Zum erneuten Atomwaffentest Nordkoreas erklärt Uta Zapf, stellvertretende außenpolitische Sprecherin der SPD-Bundestagsfraktion und Vorsitzende des Unterausschusses für Abrüstung, Rüstungskontrolle und Nichtverbreitung:
Der erneute Nukleartest Nordkoreas ist ein schwerer Schlag für das Nichtverbreitungsregime. Die Versuche der fünf Staaten (Vereinigte Staaten, Russland, China, Japan und Südkorea) in mühsamen Verhandlungen Nordkorea wieder in den Atomwaffensperrvertrag zurückzuführen und es von seinem Atomwaffenprogramm abzubringen, sind damit auf Null zurückgeworfen worden. Ich appelliere an die Verantwortlichen in Nordkorea, den Weg, der durch den Rauswurf der IAEA-Inspektoren und den Wiederaufbau der Plutoniumproduktion beschritten wurde, nicht weiterzugehen.
Die Ablehnung Nordkoreas, den angebotenen Dialog mit den USA zu führen, die Raketentests und jetzt der Atomwaffentest führen zu einer gefährlichen Situation in dieser Weltregion. Nordkorea hat unverständlicher Weise diese Krise durch den neuen Test provoziert.

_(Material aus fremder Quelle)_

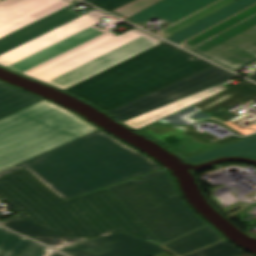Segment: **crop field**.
<instances>
[{"label":"crop field","mask_w":256,"mask_h":256,"mask_svg":"<svg viewBox=\"0 0 256 256\" xmlns=\"http://www.w3.org/2000/svg\"><path fill=\"white\" fill-rule=\"evenodd\" d=\"M236 77L238 75L213 65L199 73L186 77L106 113L123 122Z\"/></svg>","instance_id":"crop-field-8"},{"label":"crop field","mask_w":256,"mask_h":256,"mask_svg":"<svg viewBox=\"0 0 256 256\" xmlns=\"http://www.w3.org/2000/svg\"><path fill=\"white\" fill-rule=\"evenodd\" d=\"M84 1L89 2V1H91V0H84Z\"/></svg>","instance_id":"crop-field-27"},{"label":"crop field","mask_w":256,"mask_h":256,"mask_svg":"<svg viewBox=\"0 0 256 256\" xmlns=\"http://www.w3.org/2000/svg\"><path fill=\"white\" fill-rule=\"evenodd\" d=\"M219 237L220 235L208 225L164 246L177 256H180L217 242Z\"/></svg>","instance_id":"crop-field-16"},{"label":"crop field","mask_w":256,"mask_h":256,"mask_svg":"<svg viewBox=\"0 0 256 256\" xmlns=\"http://www.w3.org/2000/svg\"><path fill=\"white\" fill-rule=\"evenodd\" d=\"M140 177L108 189L161 245L207 225L183 202L164 169Z\"/></svg>","instance_id":"crop-field-6"},{"label":"crop field","mask_w":256,"mask_h":256,"mask_svg":"<svg viewBox=\"0 0 256 256\" xmlns=\"http://www.w3.org/2000/svg\"><path fill=\"white\" fill-rule=\"evenodd\" d=\"M179 45L232 71L256 61V4Z\"/></svg>","instance_id":"crop-field-7"},{"label":"crop field","mask_w":256,"mask_h":256,"mask_svg":"<svg viewBox=\"0 0 256 256\" xmlns=\"http://www.w3.org/2000/svg\"><path fill=\"white\" fill-rule=\"evenodd\" d=\"M255 3L256 0H240L167 40L178 44Z\"/></svg>","instance_id":"crop-field-15"},{"label":"crop field","mask_w":256,"mask_h":256,"mask_svg":"<svg viewBox=\"0 0 256 256\" xmlns=\"http://www.w3.org/2000/svg\"><path fill=\"white\" fill-rule=\"evenodd\" d=\"M97 129L47 100L36 103L0 119V171Z\"/></svg>","instance_id":"crop-field-5"},{"label":"crop field","mask_w":256,"mask_h":256,"mask_svg":"<svg viewBox=\"0 0 256 256\" xmlns=\"http://www.w3.org/2000/svg\"><path fill=\"white\" fill-rule=\"evenodd\" d=\"M43 99L0 82V118Z\"/></svg>","instance_id":"crop-field-17"},{"label":"crop field","mask_w":256,"mask_h":256,"mask_svg":"<svg viewBox=\"0 0 256 256\" xmlns=\"http://www.w3.org/2000/svg\"><path fill=\"white\" fill-rule=\"evenodd\" d=\"M77 0L0 2V65L62 90L159 43L132 30L94 26L107 14L77 13Z\"/></svg>","instance_id":"crop-field-1"},{"label":"crop field","mask_w":256,"mask_h":256,"mask_svg":"<svg viewBox=\"0 0 256 256\" xmlns=\"http://www.w3.org/2000/svg\"><path fill=\"white\" fill-rule=\"evenodd\" d=\"M211 65L164 42L65 91L108 111Z\"/></svg>","instance_id":"crop-field-4"},{"label":"crop field","mask_w":256,"mask_h":256,"mask_svg":"<svg viewBox=\"0 0 256 256\" xmlns=\"http://www.w3.org/2000/svg\"><path fill=\"white\" fill-rule=\"evenodd\" d=\"M236 1L238 0H217L155 34L166 39Z\"/></svg>","instance_id":"crop-field-18"},{"label":"crop field","mask_w":256,"mask_h":256,"mask_svg":"<svg viewBox=\"0 0 256 256\" xmlns=\"http://www.w3.org/2000/svg\"><path fill=\"white\" fill-rule=\"evenodd\" d=\"M244 253L246 252L236 248L229 242L224 241L186 256H239Z\"/></svg>","instance_id":"crop-field-20"},{"label":"crop field","mask_w":256,"mask_h":256,"mask_svg":"<svg viewBox=\"0 0 256 256\" xmlns=\"http://www.w3.org/2000/svg\"><path fill=\"white\" fill-rule=\"evenodd\" d=\"M255 98L256 85L246 80L193 105L209 114L211 110L221 105H233L239 102H248Z\"/></svg>","instance_id":"crop-field-11"},{"label":"crop field","mask_w":256,"mask_h":256,"mask_svg":"<svg viewBox=\"0 0 256 256\" xmlns=\"http://www.w3.org/2000/svg\"><path fill=\"white\" fill-rule=\"evenodd\" d=\"M236 155L256 159V136L191 158V163H200L215 157Z\"/></svg>","instance_id":"crop-field-19"},{"label":"crop field","mask_w":256,"mask_h":256,"mask_svg":"<svg viewBox=\"0 0 256 256\" xmlns=\"http://www.w3.org/2000/svg\"><path fill=\"white\" fill-rule=\"evenodd\" d=\"M249 79L253 80L256 82V72H254L250 77Z\"/></svg>","instance_id":"crop-field-24"},{"label":"crop field","mask_w":256,"mask_h":256,"mask_svg":"<svg viewBox=\"0 0 256 256\" xmlns=\"http://www.w3.org/2000/svg\"><path fill=\"white\" fill-rule=\"evenodd\" d=\"M166 249L119 232L60 250L69 256H150Z\"/></svg>","instance_id":"crop-field-9"},{"label":"crop field","mask_w":256,"mask_h":256,"mask_svg":"<svg viewBox=\"0 0 256 256\" xmlns=\"http://www.w3.org/2000/svg\"><path fill=\"white\" fill-rule=\"evenodd\" d=\"M1 223L9 229L17 231L25 236L36 239L38 241H41L54 249L63 248L65 246L88 239V238H60L16 216L11 217Z\"/></svg>","instance_id":"crop-field-12"},{"label":"crop field","mask_w":256,"mask_h":256,"mask_svg":"<svg viewBox=\"0 0 256 256\" xmlns=\"http://www.w3.org/2000/svg\"><path fill=\"white\" fill-rule=\"evenodd\" d=\"M241 256H252V255H250L249 253H246V254L241 255Z\"/></svg>","instance_id":"crop-field-26"},{"label":"crop field","mask_w":256,"mask_h":256,"mask_svg":"<svg viewBox=\"0 0 256 256\" xmlns=\"http://www.w3.org/2000/svg\"><path fill=\"white\" fill-rule=\"evenodd\" d=\"M0 195L18 217L61 237H95L124 231L159 242L107 189L66 203L25 170L0 179ZM83 211V215L79 212Z\"/></svg>","instance_id":"crop-field-3"},{"label":"crop field","mask_w":256,"mask_h":256,"mask_svg":"<svg viewBox=\"0 0 256 256\" xmlns=\"http://www.w3.org/2000/svg\"><path fill=\"white\" fill-rule=\"evenodd\" d=\"M52 250L0 227V256H47Z\"/></svg>","instance_id":"crop-field-14"},{"label":"crop field","mask_w":256,"mask_h":256,"mask_svg":"<svg viewBox=\"0 0 256 256\" xmlns=\"http://www.w3.org/2000/svg\"><path fill=\"white\" fill-rule=\"evenodd\" d=\"M133 0H94L89 3L107 11L110 12L126 3H129Z\"/></svg>","instance_id":"crop-field-23"},{"label":"crop field","mask_w":256,"mask_h":256,"mask_svg":"<svg viewBox=\"0 0 256 256\" xmlns=\"http://www.w3.org/2000/svg\"><path fill=\"white\" fill-rule=\"evenodd\" d=\"M216 0H163L125 20L136 25L157 17L170 24Z\"/></svg>","instance_id":"crop-field-10"},{"label":"crop field","mask_w":256,"mask_h":256,"mask_svg":"<svg viewBox=\"0 0 256 256\" xmlns=\"http://www.w3.org/2000/svg\"><path fill=\"white\" fill-rule=\"evenodd\" d=\"M52 256H64V255H62V254H60V253L56 252V253H55V254H53Z\"/></svg>","instance_id":"crop-field-25"},{"label":"crop field","mask_w":256,"mask_h":256,"mask_svg":"<svg viewBox=\"0 0 256 256\" xmlns=\"http://www.w3.org/2000/svg\"><path fill=\"white\" fill-rule=\"evenodd\" d=\"M25 168L67 200L161 168L133 147L97 130L8 170Z\"/></svg>","instance_id":"crop-field-2"},{"label":"crop field","mask_w":256,"mask_h":256,"mask_svg":"<svg viewBox=\"0 0 256 256\" xmlns=\"http://www.w3.org/2000/svg\"><path fill=\"white\" fill-rule=\"evenodd\" d=\"M165 118H175L180 119L184 122H193L197 120H204V119H211L210 116L203 111L197 109L194 106H188L168 117ZM165 118L157 121L158 123H161Z\"/></svg>","instance_id":"crop-field-21"},{"label":"crop field","mask_w":256,"mask_h":256,"mask_svg":"<svg viewBox=\"0 0 256 256\" xmlns=\"http://www.w3.org/2000/svg\"><path fill=\"white\" fill-rule=\"evenodd\" d=\"M159 1L161 0H136L110 13L125 19Z\"/></svg>","instance_id":"crop-field-22"},{"label":"crop field","mask_w":256,"mask_h":256,"mask_svg":"<svg viewBox=\"0 0 256 256\" xmlns=\"http://www.w3.org/2000/svg\"><path fill=\"white\" fill-rule=\"evenodd\" d=\"M219 91H221L219 88L213 86L209 89H206L204 91H201V92L191 95L189 97L183 98L181 100H178L176 102H173L171 104L163 106L161 108H158V109L148 112L146 114H143V115H140L133 119H130L128 121H125L123 123L135 130H138L139 128H141L147 124L157 121L173 112H176L190 104H193V103H195L201 99H204L210 95H213Z\"/></svg>","instance_id":"crop-field-13"}]
</instances>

Dieser Test ist zutiefst zu verdammen. Statt die ausgestreckte Hand der internationalen Völkergemeinschaft zu ergreifen und das Land aus seiner Isolation und wirtschaftlichen Not herauszuführen, sucht Nordkorea die Konfrontation.
Es ist zu hoffen, dass alle Beteiligten einen kühlen Kopf bewahren, um eine Eskalation der Situation zu vermeiden.
Nordkorea muss seine unverantwortliche Konfrontationshaltung aufgeben, an den Verhandlungstisch zurückkehren und auf sein Nuklearprogramm verzichten.